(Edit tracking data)
· · · ·
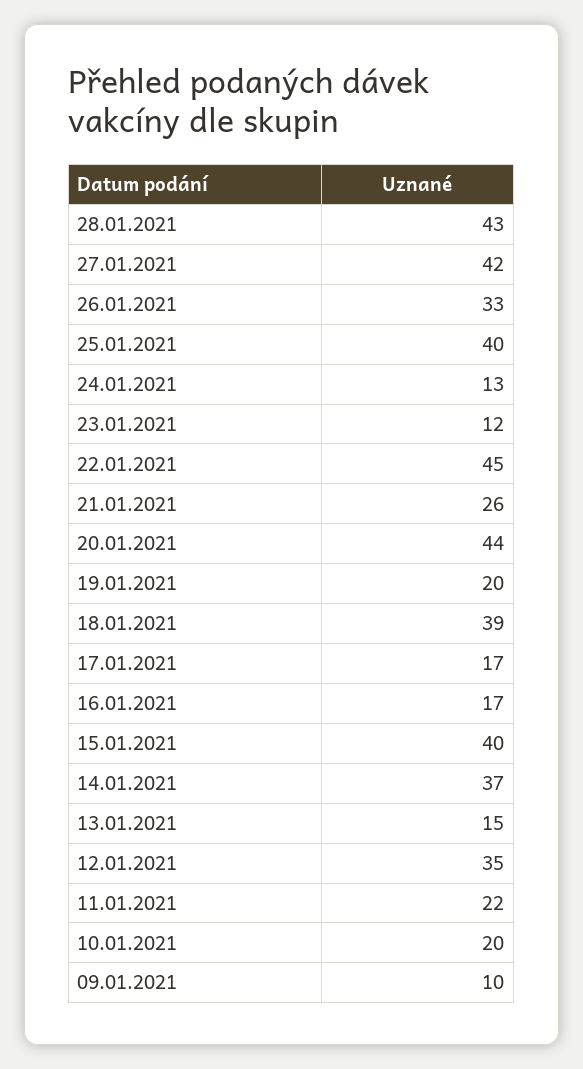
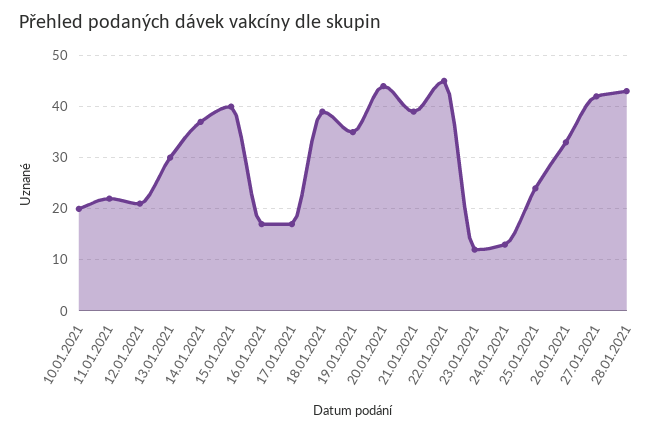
  {
    "28.01.2021": 43,
    "27.01.2021": 42,
    "26.01.2021": 33,
-   "25.01.2021": 40,
+   "25.01.2021": 25,
    "24.01.2021": 13,
    "23.01.2021": 12,
    "22.01.2021": 45,
-   "21.01.2021": 26,
+   "21.01.2021": 40,
    "20.01.2021": 44,
-   "19.01.2021": 20,
+   "19.01.2021": 35,
    "18.01.2021": 39,
    "17.01.2021": 17,
    "16.01.2021": 17,
    "15.01.2021": 40,
    "14.01.2021": 37,
-   "13.01.2021": 15,
+   "13.01.2021": 30,
-   "12.01.2021": 35,
+   "12.01.2021": 20,
    "11.01.2021": 22,
-   "10.01.2021": 20,
+   "10.01.2021": 20
-   "09.01.2021": 10
  }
· · · ·
**AIM OF THE TASK:**
Please restate the entries word for word, with all pictures left out.

**REPLY:**
  {
    "28.01.2021": 43,
    "27.01.2021": 42,
    "26.01.2021": 33,
-   "25.01.2021": 40,
+   "25.01.2021": 25,
    "24.01.2021": 13,
    "23.01.2021": 12,
    "22.01.2021": 45,
-   "21.01.2021": 26,
+   "21.01.2021": 40,
    "20.01.2021": 44,
-   "19.01.2021": 20,
+   "19.01.2021": 35,
    "18.01.2021": 39,
    "17.01.2021": 17,
    "16.01.2021": 17,
    "15.01.2021": 40,
    "14.01.2021": 37,
-   "13.01.2021": 15,
+   "13.01.2021": 30,
-   "12.01.2021": 35,
+   "12.01.2021": 20,
    "11.01.2021": 22,
-   "10.01.2021": 20,
+   "10.01.2021": 20
-   "09.01.2021": 10
  }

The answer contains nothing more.